Is it possible to have a function that accepts a vector like first or second, and outputs "." or "_"?

first = c("L2DF.L2DA", "L2G.L2DA", "L2L.L2DA", "L2M.L2DA", "L2P.L2DA", 
"L2V.L2DA", "L2G.L2DF", "L2L.L2DF", "L2M.L2DF", "L2P.L2DF", "L2V.L2DF", 
"L2L.L2G", "L2M.L2G", "L2P.L2G", "L2M.L2L", "L2P.L2L", "L2P.L2M", 
"L2R.L2DA", "L2R.L2DF", "L2R.L2G", "L2R.L2L", "L2R.L2M", "L2R.L2P", 
"L2V.L2R", "L2V.L2G", "L2V.L2L", "L2V.L2M", "L2V.L2P")

second = c("L2DF_L2DA", "L2G_L2DA", "L2L_L2DA", "L2M_L2DA", "L2P_L2DA", 
"L2V_L2DA", "L2G_L2DF", "L2L_L2DF", "L2M_L2DF", "L2P_L2DF", "L2V_L2DF", 
"L2L_L2G", "L2M_L2G", "L2P_L2G", "L2M_L2L", "L2P_L2L", "L2P_L2M", 
"L2R_L2DA", "L2R_L2DF", "L2R_L2G", "L2R_L2L", "L2R_L2M", "L2R_L2P", 
"L2V_L2R", "L2V_L2G", "L2V_L2L", "L2V_L2M", "L2V_L2P")

>Solution :

You could have something like this:

sep_extract <- \(s) stringr::str_extract_all(s, "[^[:alnum:]]") |> unlist() |> unique()

# or using base R:
sep_extract <- \(s) gsub("[a-zA-Z0-9]", "", s) |> unique()

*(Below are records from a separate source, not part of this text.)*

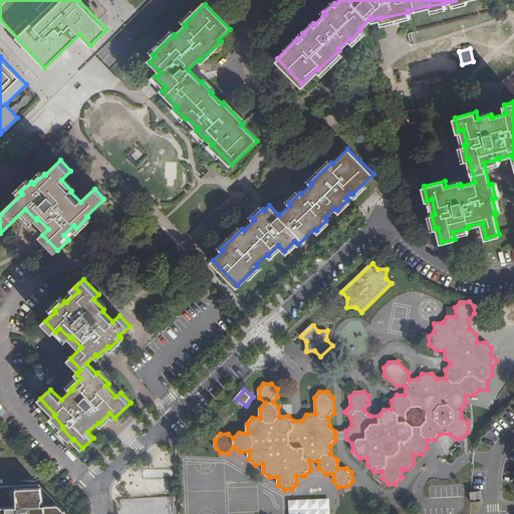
[(0,486),(0,513),(67,513),(39,484),(0,486)]
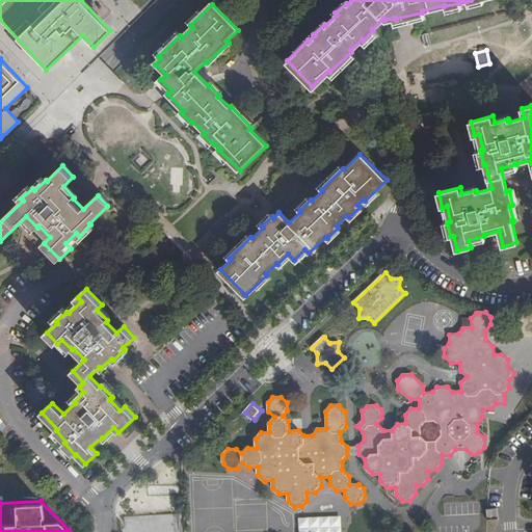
[(300,531),(343,531),(343,515),(300,516),(300,531)]
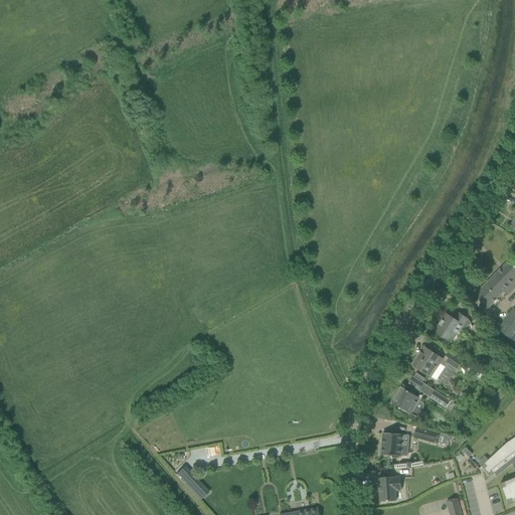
[(514,287),(514,267),(509,261),(474,296),(487,309),(510,285),(514,289),(514,287)]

sep_extract(first) # [1] "."
sep_extract(second) # [1] "_"

Notes:

This will only work if you know the only non-alphanumerics in your strings are separators. If that’s not the case, you would have to specify which is which, or use a more complicated regex.
You can remove the + from the regex if you use str_extract_all(), as it will pick up the second one regardless.
If you’d prefer to keep each combination as it’s own thing, you can remove unlist().